On the other hand, for nnx.ConvTranspose, the padding argument literally means the amount of padding to add to both sides of the input. It is passed more or less directly to lax.conv_transpose. In your first example, the padding to ConvTranspose should be 1 * (3 - 1) - 0 = 2 to match what pytorch would do.
Counterintuitively, 'VALID' does not mean zero padding for lax.conv_transpose (and therefore for nnx.ConvTranspose). According to the jax docs for the padding argument:
padding (str | Sequence[tuple[int, int]]) – ‘SAME’, ‘VALID’ will set as transpose of corresponding forward conv, or a sequence of n integer 2-tuples describing before-and-after padding for each n spatial dimension.
So in your initial case, using 'VALID' with the ConvTranspose would actually mean using a padding of 2, which is the padding we'd need to turn the output of an ordinary Conv with padding="VALID" back into the shape of its input. Now, is this convention within jax highly unintuitive? Absolutely. But given that this is the official behavior within jax, I don't know if flax should behave any differently.
For reference, I found the discussion of padding in transposed convolutions with jax here to be helpful.
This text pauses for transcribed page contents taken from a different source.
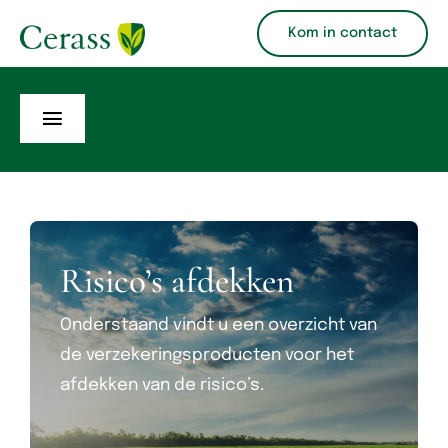
Ga
Kom in contact
naar
inhoud
Toggle
Navigation
Producten
Verzekeringskaarten
Risico’s afdekken
Polisvoorwaarden
Onderstaand vindt u een overzicht van
Over ons
de verzekeringsproducten voor het
afdekken van de risico’s.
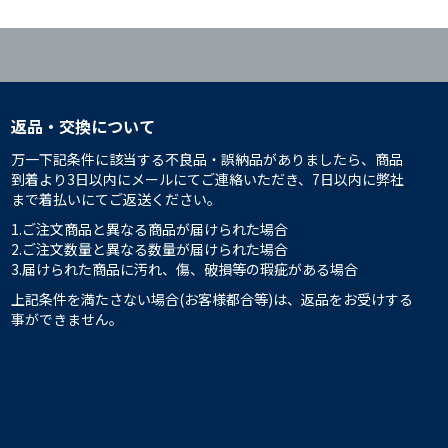
返品・交換について
万一下記条件に該当する不良品・誤納品がありましたら、商品
到着より3日以内にメールにてご連絡いただき、7日以内に弊社
まで着払いにてご返送ください。
1.ご注文商品と異なる商品が届けられた場合
2.ご注文数量と異なる数量が届けられた場合
3.届けられた商品に汚れ、傷、破損等の瑕疵がある場合
上記条件を満たさない場合(お客様都合等)は、返品をお受けする
事ができません。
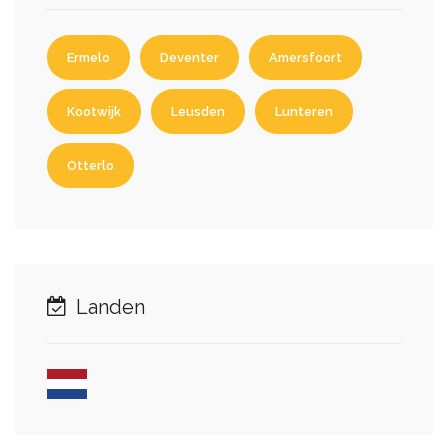
Ermelo
Deventer
Amersfoort
Kootwijk
Leusden
Lunteren
Otterlo
Landen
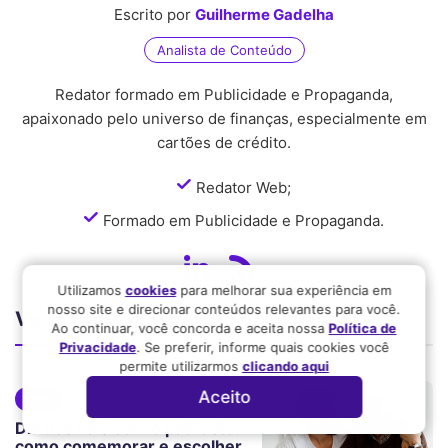
Escrito por
Guilherme Gadelha
Analista de Conteúdo
Redator formado em Publicidade e Propaganda,
apaixonado pelo universo de finanças, especialmente em
cartões de crédito.
Redator Web;
Formado em Publicidade e Propaganda.
Utilizamos
cookies
para melhorar sua experiência em
nosso site e direcionar conteúdos relevantes para você.
Você também vai gostar
Ao continuar, você concorda e aceita nossa
Política de
Privacidade
. Se preferir, informe quais cookies você
permite utilizarmos
clicando aqui
Aceito
Dicas
Dia dos Pais com o padrasto:
como comemorar e escolher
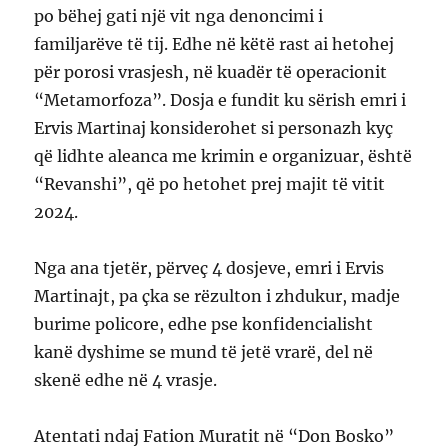
po bëhej gati një vit nga denoncimi i
familjarëve të tij. Edhe në këtë rast ai hetohej
për porosi vrasjesh, në kuadër të operacionit
“Metamorfoza”. Dosja e fundit ku sërish emri i
Ervis Martinaj konsiderohet si personazh kyç
që lidhte aleanca me krimin e organizuar, është
“Revanshi”, që po hetohet prej majit të vitit
2024.
Nga ana tjetër, përveç 4 dosjeve, emri i Ervis
Martinajt, pa çka se rëzulton i zhdukur, madje
burime policore, edhe pse konfidencialisht
kanë dyshime se mund të jetë vrarë, del në
skenë edhe në 4 vrasje.
Atentati ndaj Fation Muratit në “Don Bosko”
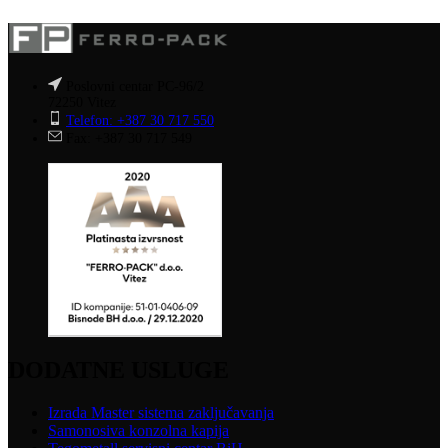
Poslovni centar PC-96/2
72250 Vitez
Telefon: +387 30 717 550
Fax: +387 30 717 549
DODATNE USLUGE
Izrada Master sistema zaključavanja
Samonosiva konzolna kapija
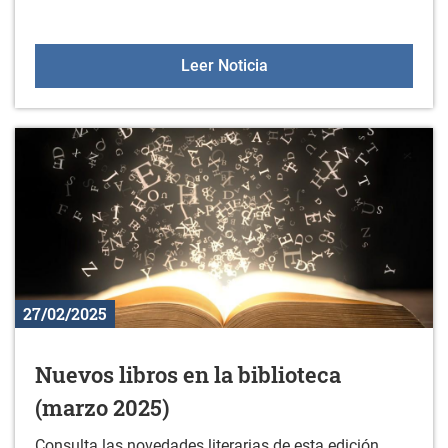
Asesoramiento en la sala 
Leer Noticia
27/02/2025
Nuevos libros en la biblioteca
(marzo 2025)
Consulta las novedades literarias de esta edición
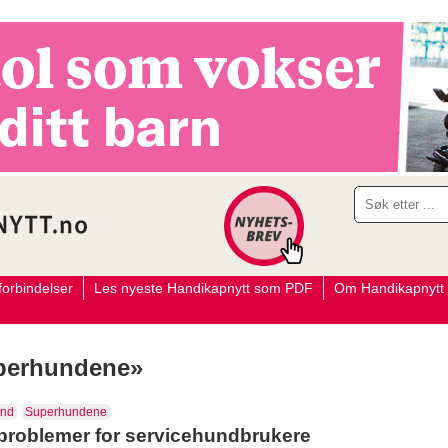
orbindelser
Les nyeste Handikapnytt som PDF
Om Handikapnytt
uperhundene»
und
Superhundene
problemer for servicehundbrukere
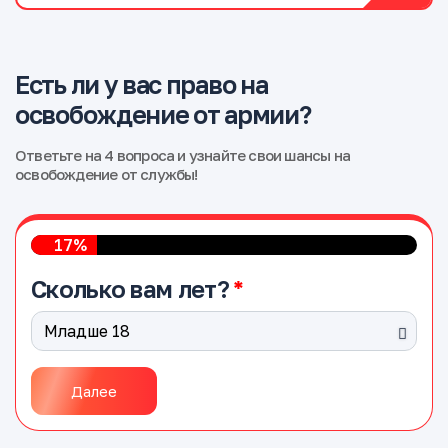
Есть ли у вас право на
освобождение от армии?
Ответьте на 4 вопроса и узнайте свои шансы на
освобождение от службы!
17%
Сколько вам лет?
Далее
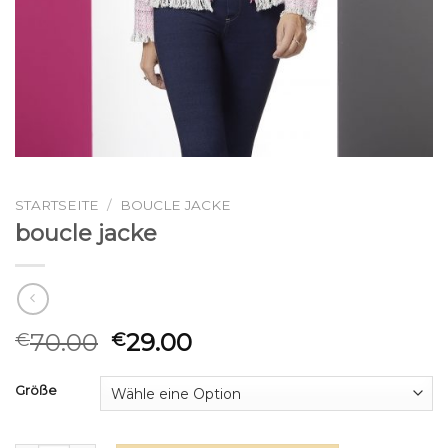
STARTSEITE
/
BOUCLE JACKE
boucle jacke
70.00
29.00
€
€
Größe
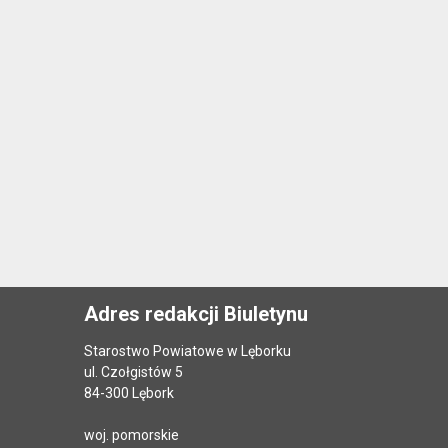
Adres redakcji Biuletynu
Starostwo Powiatowe w Lęborku
ul. Czołgistów 5
84-300 Lębork
woj. pomorskie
After some discussion, it seems like this unintuitive behavior of lax.conv_transpose (in which string paddings are interpreted as the paddings for the ordinary convolution by integer paddings are interpreted as the padding for the transpose convolution) was not something the jax authors intended. It's a bug, just like you thought. The PR above (for the jax repo) should address the issue.